Problem to work on – Could you please output all of the data exactly, without the images?
(Supplied records)
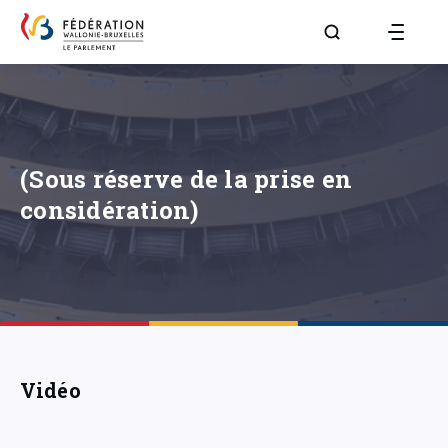
Aller à la page R
(Sous réserve de la prise en
considération)
Vidéo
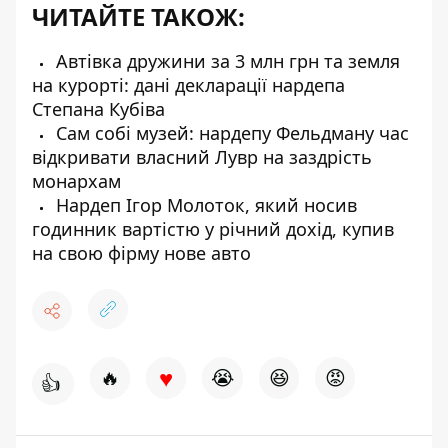
ЧИТАЙТЕ ТАКОЖ:
Автівка дружини за 3 млн грн та земля
на курорті: дані декларації нардепа
Степана Кубіва
Сам собі музей: нардепу Фельдману час
відкривати власний Лувр на заздрість
монархам
Нардеп Ігор Молоток, який носив
годинник вартістю у річний дохід, купив
на свою фірму нове авто
♥
🔥
😭
😆
😡
👍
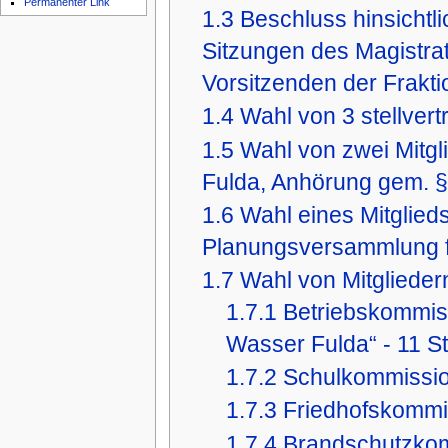
Permanenter Link
1.3
Beschluss hinsichtl
Sitzungen des Magistrat
Vorsitzenden der Frakt
1.4
Wahl von 3 stellver
1.5
Wahl von zwei Mitgl
Fulda, Anhörung gem. 
1.6
Wahl eines Mitglieds 
Planungsversammlung f
1.7
Wahl von Mitglieder
1.7.1
Betriebskommiss
Wasser Fulda“ - 11 S
1.7.2
Schulkommission
1.7.3
Friedhofskommi
1.7.4
Brandschutzko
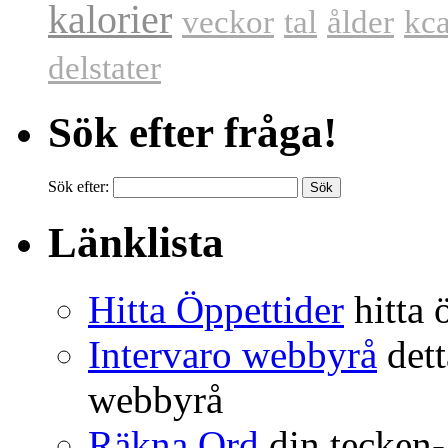
kalorier
veckor
tal
ålder
kca
delstater
Sök efter fråga!
Sök efter:
Länklista
Hitta Öppettider
hitta ö
Intervaro webbyrå
dett
webbyrå
Räkna Ord
din tecken-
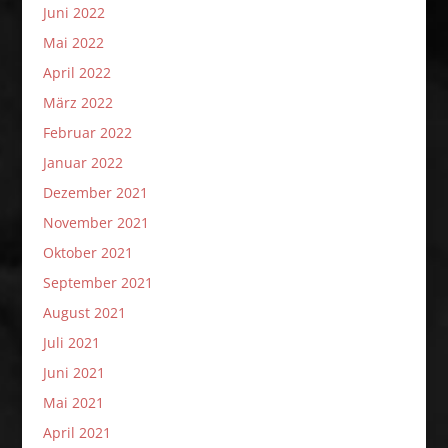
Juni 2022
Mai 2022
April 2022
März 2022
Februar 2022
Januar 2022
Dezember 2021
November 2021
Oktober 2021
September 2021
August 2021
Juli 2021
Juni 2021
Mai 2021
April 2021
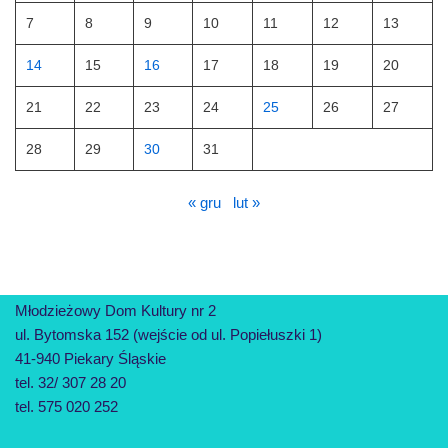
7
8
9
10
11
12
13
14
15
16
17
18
19
20
21
22
23
24
25
26
27
28
29
30
31
« gru
lut »
Młodzieżowy Dom Kultury nr 2
ul. Bytomska 152 (wejście od ul. Popiełuszki 1)
41-940 Piekary Śląskie
tel. 32/ 307 28 20
tel. 575 020 252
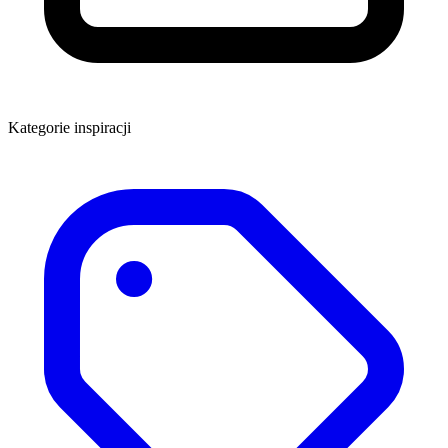
Kategorie inspiracji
(End Supplied records)
Your response –
Aller à la page R
(Sous réserve de la prise en
considération)
Vidéo
ЧИТАЙТЕ ТАКОЖ:
Автівка дружини за 3 млн грн та земля
на курорті: дані декларації нардепа
Степана Кубіва
Сам собі музей: нардепу Фельдману час
відкривати власний Лувр на заздрість
монархам
Нардеп Ігор Молоток, який носив
годинник вартістю у річний дохід, купив
на свою фірму нове авто
♥
🔥
😭
😆
😡
👍
Permanenter Link
1.3
Beschluss hinsichtl
Sitzungen des Magistrat
Vorsitzenden der Frakt
1.4
Wahl von 3 stellver
1.5
Wahl von zwei Mitgl
Fulda, Anhörung gem. 
1.6
Wahl eines Mitglieds 
Planungsversammlung f
1.7
Wahl von Mitglieder
1.7.1
Betriebskommiss
Wasser Fulda“ - 11 S
1.7.2
Schulkommission
1.7.3
Friedhofskommi
1.7.4
Brandschutzko
kalorier
veckor
tal
ålder
kca
delstater
Sök efter fråga!
Sök efter:
Länklista
Hitta Öppettider
hitta ö
Intervaro webbyrå
dett
webbyrå
Räkna Ord
din tecken-
Juni 2022
Mai 2022
April 2022
März 2022
Februar 2022
Januar 2022
Dezember 2021
November 2021
Oktober 2021
September 2021
August 2021
Juli 2021
Juni 2021
Mai 2021
April 2021
7
8
9
10
11
12
13
14
15
16
17
18
19
20
21
22
23
24
25
26
27
28
29
30
31
« gru
lut »
Młodzieżowy Dom Kultury nr 2
ul. Bytomska 152 (wejście od ul. Popiełuszki 1)
41-940 Piekary Śląskie
tel. 32/ 307 28 20
tel. 575 020 252
Kategorie inspiracji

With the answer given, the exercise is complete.